How to create a culture inclusive of neurodiversity

To obtain these benefits though, it is vital to have the right kind of inclusive company culture in place. Mr Spain explains: “It’s about creating an environment in which people can excel. So it’s not a case of singling out individuals with autism; it’s about moving to an inclusive culture, where any changes you make will support and benefit everyone.”

To achieve this, he says, requires three key elements: the right roles, the right environment and the right leadership. In leadership terms, for example, it is imperative that senior executives are on board to champion any cultural change and lead by example.

Investment in time and resources will be required on the part of line managers and their teams in the form of training. The aim is to help them understand the needs of neurodiverse people, how to communicate effectively with them and how to make the workplace adjustments required to ensure they feel comfortable.

For example, in communication terms, it is vital to speak in clear, plain English as people with ASD find it difficult to understand metaphors, irony and sarcasm.

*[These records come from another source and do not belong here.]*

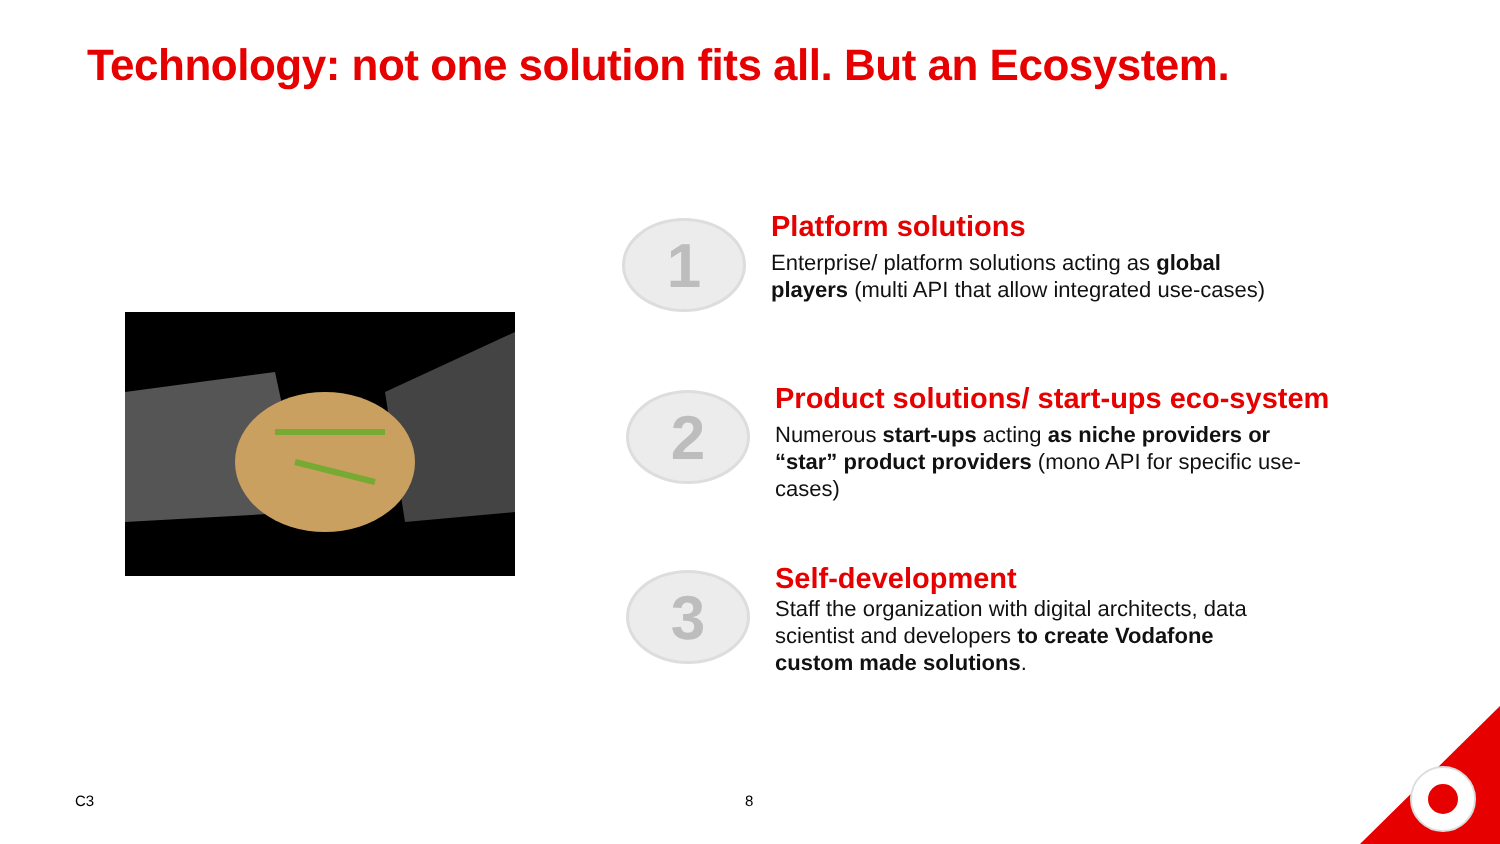Technology: not one solution fits all. But an Ecosystem.
1
Platform solutions
Enterprise/ platform solutions acting as global players (multi API that allow integrated use-cases)
2
Product solutions/ start-ups eco-system
Numerous start-ups acting as niche providers or “star” product providers (mono API for specific use-cases)
3
Self-development
Staff the organization with digital architects, data scientist and developers to create Vodafone custom made solutions.
C3 8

As Mr Coyle explains: “Workplace communications and structures are built around neurotypical people, so there’s lots of ambiguity and unwritten rules that people with ASD don’t understand. This means it’s important to bring in a more logical approach and clarify reporting lines, so people don’t end up getting contradictory requests that they have to prioritise.”

Having people with different problem-solving abilities, who are able to think in a different way, will become more and more important for organisational success

Many adjustments for neurodiverse workers could benefit all

The same theory applies to job adverts, which are usually written from the hypothetical point of view of an ideal individual. “But this doesn’t work for people on the spectrum as they take the requirements literally and at face value,” Mr Coyle says. “So job adverts need to be more concrete and specific in terms of the skills being looked for.”

Undertaking skills testing rather than focusing on a traditional interview process can make a big difference when it comes to neurodiversity. But once neurodiverse candidates have been recruited, another key consideration is ensuring the physical environment is appropriate to their needs.

For instance, some individuals with ASD are photo or sound sensitive and may benefit from sitting away from windows or working with headphones on. Many also find hot desking difficult due to its unpredictable nature and, therefore, value having a dedicated space of their own or working from home.

But as Mr Trerise points out, going down this route is generally beneficial for neurotypical people too. “Adjustments, such as cutting through jargon and adding more structure to meetings, aren’t complex or expensive, but they can help to create a better working environment for all,” he says. “It’s about playing to people’s strengths and supporting them to be the best version of themselves they can be, and that kind of approach benefits everyone.”